# stillen race pipes fitment question...



## jwiist (Nov 2, 2005)

Hi, I was just curious if the stillen race pipes will fit on an 05 - 06 altima se-r. I have searched around and found two different websites selling the set and they both say two different things. Mynismo.com has the pipes for sale on (02 - 06) 3.5 altimas (for off road use only), while stillen's website has them for (02 - 04) 3.5 altimas. Does anyone actually know for sure if these pipes will in fact fit on an altima se-r? If so, they do show good gains and they would be a great investment. Any comments would be appreciated, thanks.


----------



## adragone1028 (Apr 28, 2007)

jwiist said:


> Hi, I was just curious if the stillen race pipes will fit on an 05 - 06 altima se-r. I have searched around and found two different websites selling the set and they both say two different things. Mynismo.com has the pipes for sale on (02 - 06) 3.5 altimas (for off road use only), while stillen's website has them for (02 - 04) 3.5 altimas. Does anyone actually know for sure if these pipes will in fact fit on an altima se-r? If so, they do show good gains and they would be a great investment. Any comments would be appreciated, thanks.


I called up stillen and I was told that it did not fit the the Altima SE-R, they actually told me that it was for the 2.5 engine, not the 3.5 engine. Give them a call, if they tell you something different, give me a call.


----------

####

> Tasks
**a.** In the thread on Stillen race pipe fitment, shorten the paragraph beginning "I called up stillen" and keep its main facts.
**b.** Write out the thread on Stillen race pipe fitment word for word, from "# stillen race" to "(Apr 28, 2007)".
The listing has no role in any of this.

> Dataset extract
####

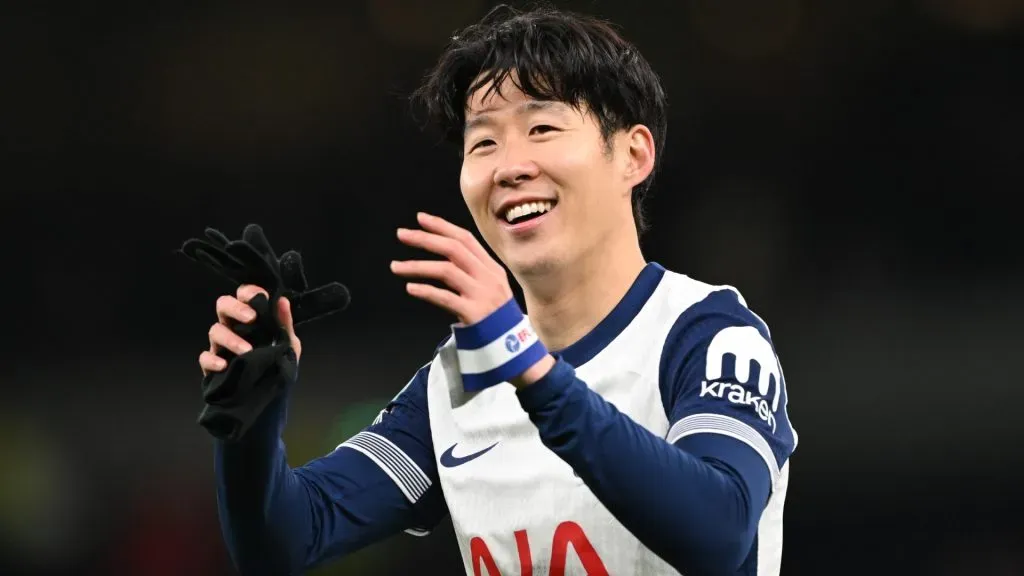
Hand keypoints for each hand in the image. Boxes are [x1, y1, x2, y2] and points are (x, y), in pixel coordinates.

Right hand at [199, 284, 301, 374]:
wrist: (271, 395)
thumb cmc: (278, 364)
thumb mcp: (288, 344)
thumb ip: (284, 324)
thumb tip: (282, 301)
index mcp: (250, 319)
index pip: (243, 295)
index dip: (248, 292)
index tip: (260, 297)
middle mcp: (233, 327)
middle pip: (223, 305)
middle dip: (235, 308)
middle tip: (251, 318)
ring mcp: (221, 346)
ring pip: (215, 330)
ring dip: (231, 338)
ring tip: (247, 350)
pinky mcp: (213, 365)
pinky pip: (205, 358)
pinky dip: (212, 360)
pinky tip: (224, 366)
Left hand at [391, 212, 512, 325]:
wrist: (514, 348)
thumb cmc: (497, 318)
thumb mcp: (491, 288)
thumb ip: (472, 271)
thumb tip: (443, 254)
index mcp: (492, 268)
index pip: (465, 239)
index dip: (442, 226)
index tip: (420, 218)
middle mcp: (488, 278)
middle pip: (454, 249)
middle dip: (426, 239)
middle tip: (402, 235)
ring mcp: (482, 295)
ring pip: (447, 271)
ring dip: (418, 266)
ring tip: (396, 266)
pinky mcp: (474, 315)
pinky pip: (445, 298)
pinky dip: (426, 291)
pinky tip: (410, 288)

####

> Solutions below
**a.** Stillen told the poster by phone that the pipes don't fit the Altima SE-R and are made for the 2.5 engine, not the 3.5. The poster suggests calling Stillen and getting back in touch if they say otherwise.

**b.**
# stillen race pipes fitment question...



## jwiist (Nov 2, 2005)

Hi, I was just curious if the stillen race pipes will fit on an 05 - 06 altima se-r. I have searched around and found two different websites selling the set and they both say two different things. Mynismo.com has the pipes for sale on (02 - 06) 3.5 altimas (for off road use only), while stillen's website has them for (02 - 04) 3.5 altimas. Does anyone actually know for sure if these pipes will in fact fit on an altima se-r? If so, they do show good gains and they would be a great investment. Any comments would be appreciated, thanks.


----------



## adragone1028 (Apr 28, 2007)